The CMS hospital process-of-care measures serve as examples of how the roles and responsibilities of utilization management and quality management personnel might sometimes intersect.
For example, heart attack patients present to the hospital ED on an unscheduled basis, at all hours of the day and night, and it may be more than 24 hours after their arrival when the UM nurse first reviews the chart.
Therefore, many utilization managers are unable to identify when aspirin hasn’t been given to a particular heart attack patient. For this reporting measure, the top hospitals in the United States already rank at 100 percent compared to the average of 93 percent.
However, it is more likely that in the course of a routine surgical post-op case review, a utilization manager would, or at least could, identify and intervene in the failure of the patient to receive anticoagulant therapy within 24 hours post-operatively to prevent a deep vein thrombosis — especially for elective surgeries. For this measure, the top reporting hospitals in the United States rank at 95 percent while the average is only 75 percent.
“My wife and my mother-in-law” —which do you see? Proper utilization management will allow health care stakeholders to help both the individual patient and the medical system.
And yet, many utilization managers do not review cases with an eye toward looking for care delays as long as the inpatient stay meets medical necessity criteria; nor do they intervene to correct this type of omission in care during concurrent review of a case. This failure to recognize or intervene should not be categorized as one of not knowing or not caring, but as an organizational deficit — in that it is not a structured, incorporated, encouraged, or rewarded part of the utilization manager’s job expectations, tools, or mindset.

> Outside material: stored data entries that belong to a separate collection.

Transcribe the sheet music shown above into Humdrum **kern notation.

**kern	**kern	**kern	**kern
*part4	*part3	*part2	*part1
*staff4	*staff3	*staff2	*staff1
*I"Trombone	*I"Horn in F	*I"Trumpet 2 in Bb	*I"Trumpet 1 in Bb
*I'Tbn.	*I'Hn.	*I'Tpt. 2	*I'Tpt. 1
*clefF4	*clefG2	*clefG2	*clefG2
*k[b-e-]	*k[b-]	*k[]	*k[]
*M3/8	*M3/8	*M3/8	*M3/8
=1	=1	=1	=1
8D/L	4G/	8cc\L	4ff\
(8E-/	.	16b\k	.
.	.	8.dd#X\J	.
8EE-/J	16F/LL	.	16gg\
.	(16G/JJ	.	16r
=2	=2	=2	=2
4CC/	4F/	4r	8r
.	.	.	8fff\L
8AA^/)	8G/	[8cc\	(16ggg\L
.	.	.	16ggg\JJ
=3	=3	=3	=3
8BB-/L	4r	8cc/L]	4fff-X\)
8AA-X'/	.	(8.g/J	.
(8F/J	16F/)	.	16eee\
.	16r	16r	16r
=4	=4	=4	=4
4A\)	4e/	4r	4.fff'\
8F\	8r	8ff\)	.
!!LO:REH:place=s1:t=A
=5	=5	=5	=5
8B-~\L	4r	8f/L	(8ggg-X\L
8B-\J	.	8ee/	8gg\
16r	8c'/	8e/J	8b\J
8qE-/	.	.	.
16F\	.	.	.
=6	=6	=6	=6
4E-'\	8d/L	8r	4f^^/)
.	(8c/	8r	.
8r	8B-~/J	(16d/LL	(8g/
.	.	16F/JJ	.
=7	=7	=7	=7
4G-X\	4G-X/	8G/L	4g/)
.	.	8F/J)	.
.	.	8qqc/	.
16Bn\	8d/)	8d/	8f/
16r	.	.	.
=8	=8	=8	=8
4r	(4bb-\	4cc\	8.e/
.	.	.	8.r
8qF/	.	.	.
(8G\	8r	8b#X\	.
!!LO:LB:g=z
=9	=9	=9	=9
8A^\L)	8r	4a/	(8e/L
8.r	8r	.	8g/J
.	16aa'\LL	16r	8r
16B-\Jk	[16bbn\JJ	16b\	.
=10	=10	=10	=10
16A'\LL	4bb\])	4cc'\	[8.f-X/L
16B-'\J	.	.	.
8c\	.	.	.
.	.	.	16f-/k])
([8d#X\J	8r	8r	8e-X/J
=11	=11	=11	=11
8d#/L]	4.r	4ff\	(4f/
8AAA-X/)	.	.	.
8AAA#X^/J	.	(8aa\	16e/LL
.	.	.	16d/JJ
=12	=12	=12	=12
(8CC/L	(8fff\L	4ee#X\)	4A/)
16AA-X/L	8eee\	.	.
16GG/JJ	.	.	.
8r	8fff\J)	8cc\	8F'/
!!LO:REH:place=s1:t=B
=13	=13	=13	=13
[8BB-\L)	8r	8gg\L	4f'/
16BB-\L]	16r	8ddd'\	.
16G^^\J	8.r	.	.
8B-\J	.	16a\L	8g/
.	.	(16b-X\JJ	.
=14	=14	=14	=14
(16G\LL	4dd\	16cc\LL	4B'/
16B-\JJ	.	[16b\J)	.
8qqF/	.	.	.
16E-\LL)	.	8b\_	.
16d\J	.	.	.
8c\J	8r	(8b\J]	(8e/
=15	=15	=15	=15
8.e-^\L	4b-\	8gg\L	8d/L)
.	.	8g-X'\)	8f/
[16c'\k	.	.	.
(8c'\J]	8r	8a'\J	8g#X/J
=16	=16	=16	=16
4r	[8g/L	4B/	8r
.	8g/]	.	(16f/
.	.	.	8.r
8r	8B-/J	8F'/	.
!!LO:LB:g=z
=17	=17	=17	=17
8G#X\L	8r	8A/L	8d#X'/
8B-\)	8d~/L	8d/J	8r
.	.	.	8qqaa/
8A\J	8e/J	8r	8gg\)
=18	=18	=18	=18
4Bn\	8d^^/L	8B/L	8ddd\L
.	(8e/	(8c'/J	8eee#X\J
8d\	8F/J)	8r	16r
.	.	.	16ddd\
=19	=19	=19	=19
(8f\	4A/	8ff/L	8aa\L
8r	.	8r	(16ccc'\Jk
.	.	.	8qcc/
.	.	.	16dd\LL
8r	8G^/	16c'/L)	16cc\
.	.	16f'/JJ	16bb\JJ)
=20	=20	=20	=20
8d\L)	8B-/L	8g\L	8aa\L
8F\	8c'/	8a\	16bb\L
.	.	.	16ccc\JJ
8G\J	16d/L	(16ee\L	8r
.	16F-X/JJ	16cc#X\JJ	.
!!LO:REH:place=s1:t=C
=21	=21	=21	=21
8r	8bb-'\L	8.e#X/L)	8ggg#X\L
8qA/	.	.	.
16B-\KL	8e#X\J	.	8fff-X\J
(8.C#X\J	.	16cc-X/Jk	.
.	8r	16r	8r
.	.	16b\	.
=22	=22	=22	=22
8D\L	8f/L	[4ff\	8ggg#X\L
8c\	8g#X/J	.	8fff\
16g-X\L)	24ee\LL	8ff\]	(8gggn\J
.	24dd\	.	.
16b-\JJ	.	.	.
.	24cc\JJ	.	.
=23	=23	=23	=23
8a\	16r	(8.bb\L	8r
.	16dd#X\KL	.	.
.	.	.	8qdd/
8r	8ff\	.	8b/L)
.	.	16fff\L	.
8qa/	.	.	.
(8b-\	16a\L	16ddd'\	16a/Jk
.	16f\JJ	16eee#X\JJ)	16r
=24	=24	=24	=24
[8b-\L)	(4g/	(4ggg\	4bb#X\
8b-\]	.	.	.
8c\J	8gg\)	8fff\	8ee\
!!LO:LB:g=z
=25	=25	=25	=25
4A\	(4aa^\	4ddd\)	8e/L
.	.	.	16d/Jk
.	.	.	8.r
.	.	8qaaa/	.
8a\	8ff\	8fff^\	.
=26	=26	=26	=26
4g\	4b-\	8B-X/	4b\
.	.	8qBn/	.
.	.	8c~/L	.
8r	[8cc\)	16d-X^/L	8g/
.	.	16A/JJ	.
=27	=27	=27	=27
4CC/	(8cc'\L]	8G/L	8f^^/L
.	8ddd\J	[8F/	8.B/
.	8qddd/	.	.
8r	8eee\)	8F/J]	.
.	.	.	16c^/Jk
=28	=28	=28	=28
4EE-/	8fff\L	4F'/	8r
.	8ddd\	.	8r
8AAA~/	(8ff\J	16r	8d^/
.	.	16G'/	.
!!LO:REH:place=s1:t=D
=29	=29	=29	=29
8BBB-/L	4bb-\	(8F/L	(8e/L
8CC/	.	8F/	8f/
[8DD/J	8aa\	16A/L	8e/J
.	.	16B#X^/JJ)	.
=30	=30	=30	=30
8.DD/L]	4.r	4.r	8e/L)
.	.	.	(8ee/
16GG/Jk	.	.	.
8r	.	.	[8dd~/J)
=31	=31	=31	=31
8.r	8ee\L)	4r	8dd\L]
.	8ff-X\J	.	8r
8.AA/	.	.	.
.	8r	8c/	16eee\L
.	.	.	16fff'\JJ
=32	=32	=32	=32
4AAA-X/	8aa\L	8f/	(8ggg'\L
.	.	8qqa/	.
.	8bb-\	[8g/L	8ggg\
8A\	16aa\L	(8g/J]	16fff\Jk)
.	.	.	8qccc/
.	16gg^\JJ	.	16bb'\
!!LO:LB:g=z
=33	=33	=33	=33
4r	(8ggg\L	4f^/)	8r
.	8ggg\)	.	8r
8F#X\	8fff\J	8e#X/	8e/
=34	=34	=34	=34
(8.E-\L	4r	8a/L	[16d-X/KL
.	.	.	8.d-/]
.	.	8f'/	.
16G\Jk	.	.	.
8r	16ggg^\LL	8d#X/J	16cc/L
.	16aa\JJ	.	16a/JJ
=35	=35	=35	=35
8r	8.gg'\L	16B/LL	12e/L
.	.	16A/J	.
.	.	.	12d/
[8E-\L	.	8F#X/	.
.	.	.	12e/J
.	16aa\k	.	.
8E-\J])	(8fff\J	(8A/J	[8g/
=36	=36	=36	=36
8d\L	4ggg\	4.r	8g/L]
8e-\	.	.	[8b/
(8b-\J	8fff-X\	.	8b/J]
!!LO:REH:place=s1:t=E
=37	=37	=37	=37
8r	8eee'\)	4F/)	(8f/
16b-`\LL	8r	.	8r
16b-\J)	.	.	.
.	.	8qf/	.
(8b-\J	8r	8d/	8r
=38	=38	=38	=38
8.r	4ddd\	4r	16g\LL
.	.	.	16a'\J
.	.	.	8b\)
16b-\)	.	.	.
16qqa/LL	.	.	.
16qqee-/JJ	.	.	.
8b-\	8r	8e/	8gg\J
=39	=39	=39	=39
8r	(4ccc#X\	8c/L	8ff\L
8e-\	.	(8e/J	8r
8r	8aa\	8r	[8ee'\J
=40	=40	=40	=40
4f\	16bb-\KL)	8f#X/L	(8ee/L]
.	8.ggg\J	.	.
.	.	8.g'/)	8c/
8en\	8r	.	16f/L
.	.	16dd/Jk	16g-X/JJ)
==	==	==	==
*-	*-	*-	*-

Common duties for utilization management staff include discussing expected length of stay upon admission and identifying the discharge readiness and the discharge destination of the patient — often facilitating an appropriate length of stay and the transition to the next level of care while communicating with a variety of parties. But consider that for heart failure, a diagnosis prone to frequent readmissions, the average percentage of patients provided with discharge instructions at the time of hospital discharge was 66 percent for all U.S. reporting hospitals.
Would it be wise for hospitals to invest the resources that would allow utilization management nurses to expand their attention and activities from approvals and focus on higher-impact aspects such as improving quality?
Perceptual ambiguity may keep us from seeing the role of utilization management as one that can significantly contribute to quality improvement. This is akin to the familiar visual and psychological illustrations such as the 1890 depiction of “My Wife and My Mother-in-Law.” The viewer, vacillating, may eventually see each one with its unique representation; however, it is virtually impossible to see both figures simultaneously, although both are present. It is possible that by creating a frame that includes utilization management and quality improvement, and in which there is freely flowing information, both the individual patient and the entire health care system would ultimately benefit.